New York Times columnist Ezra Klein wrote of Rubin’s book, “It is less about music than mind states: awareness, openness, discernment, attunement to nature, nonjudgmental listening, trust in your own taste. It is at once mystical and practical, alive to the tensions of creation but intent on holding them gently. I found it unexpectedly moving.”
This mirrors my own experience with The Creative Act. I think it’s because I started off at least partially in the right headspace to accept the book’s philosophical insights as profoundly practical. Were I not, it may have struck me as too broad, or worse as high-minded pablum—a cynical criticism I’ve heard in person and online. One might argue, perhaps ungenerously, that this is actually proof that not everyone can be taught to think creatively.
Or it’s simply evidence that I haven’t read enough of eastern philosophy and best practices for self help.
If exploring how small acts can have a big impact sounds like your idea of a good time, allow me to suggest the book Atomic Habits by James Clear. It didn’t change my life, but it did improve the way I value the little things that make a big difference.

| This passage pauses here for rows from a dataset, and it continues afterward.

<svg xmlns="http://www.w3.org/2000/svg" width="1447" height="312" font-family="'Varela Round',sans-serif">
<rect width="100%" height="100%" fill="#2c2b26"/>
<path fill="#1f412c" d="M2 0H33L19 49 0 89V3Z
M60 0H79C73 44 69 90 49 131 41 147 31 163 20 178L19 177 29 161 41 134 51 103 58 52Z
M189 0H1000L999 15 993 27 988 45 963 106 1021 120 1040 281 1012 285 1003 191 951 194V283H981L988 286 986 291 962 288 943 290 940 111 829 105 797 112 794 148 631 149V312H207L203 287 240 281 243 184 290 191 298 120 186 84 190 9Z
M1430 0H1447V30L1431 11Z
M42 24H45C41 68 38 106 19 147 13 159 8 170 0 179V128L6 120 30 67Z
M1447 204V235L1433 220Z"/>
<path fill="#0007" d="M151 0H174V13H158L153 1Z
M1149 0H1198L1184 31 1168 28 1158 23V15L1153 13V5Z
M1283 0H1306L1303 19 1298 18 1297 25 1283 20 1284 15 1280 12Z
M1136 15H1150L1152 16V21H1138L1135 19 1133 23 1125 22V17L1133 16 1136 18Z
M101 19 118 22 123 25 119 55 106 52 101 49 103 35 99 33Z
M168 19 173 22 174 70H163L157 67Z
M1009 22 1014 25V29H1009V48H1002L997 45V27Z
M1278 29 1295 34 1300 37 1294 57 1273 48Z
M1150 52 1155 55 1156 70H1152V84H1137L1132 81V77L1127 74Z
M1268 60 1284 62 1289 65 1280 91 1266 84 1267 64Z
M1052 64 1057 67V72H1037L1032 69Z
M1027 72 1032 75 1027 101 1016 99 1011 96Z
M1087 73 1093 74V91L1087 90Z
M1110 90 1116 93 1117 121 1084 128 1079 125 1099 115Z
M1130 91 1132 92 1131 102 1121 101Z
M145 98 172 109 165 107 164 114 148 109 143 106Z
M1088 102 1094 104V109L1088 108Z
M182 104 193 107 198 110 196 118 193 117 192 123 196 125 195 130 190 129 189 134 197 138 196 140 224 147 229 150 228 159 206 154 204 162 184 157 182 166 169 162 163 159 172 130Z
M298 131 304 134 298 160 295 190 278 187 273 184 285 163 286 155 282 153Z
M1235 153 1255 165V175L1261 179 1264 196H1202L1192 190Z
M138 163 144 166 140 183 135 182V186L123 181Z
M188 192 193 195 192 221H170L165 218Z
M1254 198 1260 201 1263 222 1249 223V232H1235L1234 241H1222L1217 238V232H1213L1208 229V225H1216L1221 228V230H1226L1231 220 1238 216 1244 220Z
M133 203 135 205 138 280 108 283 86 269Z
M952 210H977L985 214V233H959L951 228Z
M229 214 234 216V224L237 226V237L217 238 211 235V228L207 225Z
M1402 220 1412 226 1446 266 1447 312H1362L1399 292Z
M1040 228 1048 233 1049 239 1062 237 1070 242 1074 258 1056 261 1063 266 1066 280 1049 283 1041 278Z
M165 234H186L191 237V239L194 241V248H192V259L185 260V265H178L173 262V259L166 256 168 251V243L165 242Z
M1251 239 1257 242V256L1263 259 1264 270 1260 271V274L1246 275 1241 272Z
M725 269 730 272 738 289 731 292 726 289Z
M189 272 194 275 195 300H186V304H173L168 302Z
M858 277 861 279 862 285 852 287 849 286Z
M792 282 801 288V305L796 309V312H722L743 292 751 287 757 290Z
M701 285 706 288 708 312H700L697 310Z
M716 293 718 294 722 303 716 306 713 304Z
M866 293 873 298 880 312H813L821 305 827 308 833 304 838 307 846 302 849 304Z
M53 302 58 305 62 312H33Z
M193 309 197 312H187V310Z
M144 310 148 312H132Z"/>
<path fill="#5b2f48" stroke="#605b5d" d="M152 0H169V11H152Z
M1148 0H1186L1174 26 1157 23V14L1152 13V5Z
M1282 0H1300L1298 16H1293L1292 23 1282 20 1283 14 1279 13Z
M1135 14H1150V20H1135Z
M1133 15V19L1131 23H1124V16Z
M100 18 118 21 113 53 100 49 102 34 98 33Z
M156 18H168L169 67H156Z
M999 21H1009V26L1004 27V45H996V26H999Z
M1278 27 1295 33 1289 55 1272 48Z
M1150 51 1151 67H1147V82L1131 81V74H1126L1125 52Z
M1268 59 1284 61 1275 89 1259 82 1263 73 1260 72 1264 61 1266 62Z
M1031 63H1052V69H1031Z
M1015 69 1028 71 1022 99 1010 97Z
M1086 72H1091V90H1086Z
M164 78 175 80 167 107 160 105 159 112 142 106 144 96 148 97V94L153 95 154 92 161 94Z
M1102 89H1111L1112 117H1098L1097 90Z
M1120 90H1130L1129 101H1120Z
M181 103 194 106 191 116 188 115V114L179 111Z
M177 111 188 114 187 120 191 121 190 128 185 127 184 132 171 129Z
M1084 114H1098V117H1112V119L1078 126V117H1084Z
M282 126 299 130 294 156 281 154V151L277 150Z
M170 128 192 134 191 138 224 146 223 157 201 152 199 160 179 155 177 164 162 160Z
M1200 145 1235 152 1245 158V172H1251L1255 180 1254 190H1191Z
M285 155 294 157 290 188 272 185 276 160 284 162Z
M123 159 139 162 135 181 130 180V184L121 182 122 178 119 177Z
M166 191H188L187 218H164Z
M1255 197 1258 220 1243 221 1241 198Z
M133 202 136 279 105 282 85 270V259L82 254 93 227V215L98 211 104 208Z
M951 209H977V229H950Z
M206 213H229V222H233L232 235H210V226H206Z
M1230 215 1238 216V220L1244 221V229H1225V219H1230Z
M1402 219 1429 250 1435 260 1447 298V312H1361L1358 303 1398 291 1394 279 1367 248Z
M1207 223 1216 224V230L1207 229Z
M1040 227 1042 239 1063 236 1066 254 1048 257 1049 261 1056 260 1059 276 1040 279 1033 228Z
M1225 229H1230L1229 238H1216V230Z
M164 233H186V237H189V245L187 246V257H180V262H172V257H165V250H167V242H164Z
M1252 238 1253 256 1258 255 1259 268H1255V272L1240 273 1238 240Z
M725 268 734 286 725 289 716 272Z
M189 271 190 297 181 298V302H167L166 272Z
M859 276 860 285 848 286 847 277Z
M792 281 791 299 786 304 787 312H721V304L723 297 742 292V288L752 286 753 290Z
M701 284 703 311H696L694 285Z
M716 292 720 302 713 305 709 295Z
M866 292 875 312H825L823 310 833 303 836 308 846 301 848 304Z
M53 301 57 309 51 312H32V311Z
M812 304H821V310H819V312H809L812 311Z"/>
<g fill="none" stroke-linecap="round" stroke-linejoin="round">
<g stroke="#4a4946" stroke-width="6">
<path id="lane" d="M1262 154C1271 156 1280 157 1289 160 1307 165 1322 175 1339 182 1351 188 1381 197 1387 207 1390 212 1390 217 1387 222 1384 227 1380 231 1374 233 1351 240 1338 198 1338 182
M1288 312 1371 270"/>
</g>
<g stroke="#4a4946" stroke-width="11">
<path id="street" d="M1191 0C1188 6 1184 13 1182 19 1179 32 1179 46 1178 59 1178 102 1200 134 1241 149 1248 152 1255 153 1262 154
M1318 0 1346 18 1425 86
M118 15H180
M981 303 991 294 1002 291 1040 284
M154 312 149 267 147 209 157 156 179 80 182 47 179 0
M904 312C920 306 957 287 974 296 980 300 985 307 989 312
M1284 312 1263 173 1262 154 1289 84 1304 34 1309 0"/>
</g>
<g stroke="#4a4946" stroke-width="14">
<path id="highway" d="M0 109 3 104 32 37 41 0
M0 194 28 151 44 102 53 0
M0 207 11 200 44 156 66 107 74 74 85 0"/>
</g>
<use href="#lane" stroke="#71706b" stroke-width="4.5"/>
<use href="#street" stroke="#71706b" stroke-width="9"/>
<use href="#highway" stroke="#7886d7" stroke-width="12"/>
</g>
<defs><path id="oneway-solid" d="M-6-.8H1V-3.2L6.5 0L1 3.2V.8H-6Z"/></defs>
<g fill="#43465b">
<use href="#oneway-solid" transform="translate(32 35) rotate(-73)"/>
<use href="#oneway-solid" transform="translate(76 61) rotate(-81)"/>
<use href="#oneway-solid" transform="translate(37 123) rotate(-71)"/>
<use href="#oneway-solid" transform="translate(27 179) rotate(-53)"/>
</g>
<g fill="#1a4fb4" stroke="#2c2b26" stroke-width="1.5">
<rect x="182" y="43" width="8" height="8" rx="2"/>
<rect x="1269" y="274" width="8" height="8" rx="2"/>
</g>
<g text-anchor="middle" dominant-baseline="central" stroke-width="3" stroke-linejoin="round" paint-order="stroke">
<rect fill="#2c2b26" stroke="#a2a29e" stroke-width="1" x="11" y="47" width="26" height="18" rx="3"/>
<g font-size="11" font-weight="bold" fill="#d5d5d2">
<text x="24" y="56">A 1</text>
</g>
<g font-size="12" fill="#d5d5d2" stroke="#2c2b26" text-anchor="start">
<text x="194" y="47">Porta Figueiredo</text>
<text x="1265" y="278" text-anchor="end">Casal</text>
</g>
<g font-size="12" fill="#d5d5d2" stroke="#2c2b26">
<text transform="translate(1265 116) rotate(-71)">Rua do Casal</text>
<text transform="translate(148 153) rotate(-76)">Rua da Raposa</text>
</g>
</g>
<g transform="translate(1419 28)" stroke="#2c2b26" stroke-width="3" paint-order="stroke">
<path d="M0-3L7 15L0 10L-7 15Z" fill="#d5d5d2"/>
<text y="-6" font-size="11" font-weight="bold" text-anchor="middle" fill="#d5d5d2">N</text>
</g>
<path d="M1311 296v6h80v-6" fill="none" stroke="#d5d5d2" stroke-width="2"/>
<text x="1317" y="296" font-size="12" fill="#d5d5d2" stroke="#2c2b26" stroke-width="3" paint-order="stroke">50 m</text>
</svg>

I came at this book from the perspective of being a professional creative, photographer in my case, and also a massive Rick Rubin fan from his time as a music producer for my favorite band, the Red Hot Chili Peppers. I was so excited to read it when I heard it was coming out, because I'd seen him in the studio with the Chili Peppers in the documentary "Funky Monks" way back in the 90's, and knew that he was the real deal. The book has been mostly a confirmation of where my mind has been heading in the last few years, along with the help of photography thinkers like Guy Tal and Brooks Jensen. That is, the only thing worth sharing is yourself, not what you think others want from you. It's been a tough road for me, a natural people pleaser and someone who wants to be of service, but I think I've come to the conclusion that I've been being myself all along, and can't really be anything but. Thinking too much about what is original just makes me head spin, since we're constantly influenced by a number of outside factors. That's something I'm coming to peace with. I'm glad to read your blog about it and so glad that you took away some great lessons, too!
great takeaways. i thought the book was good and great way to reflect on our own practices. my wife and both kids read all or parts as well. the openness thing is HUGE esp in our guarded industry.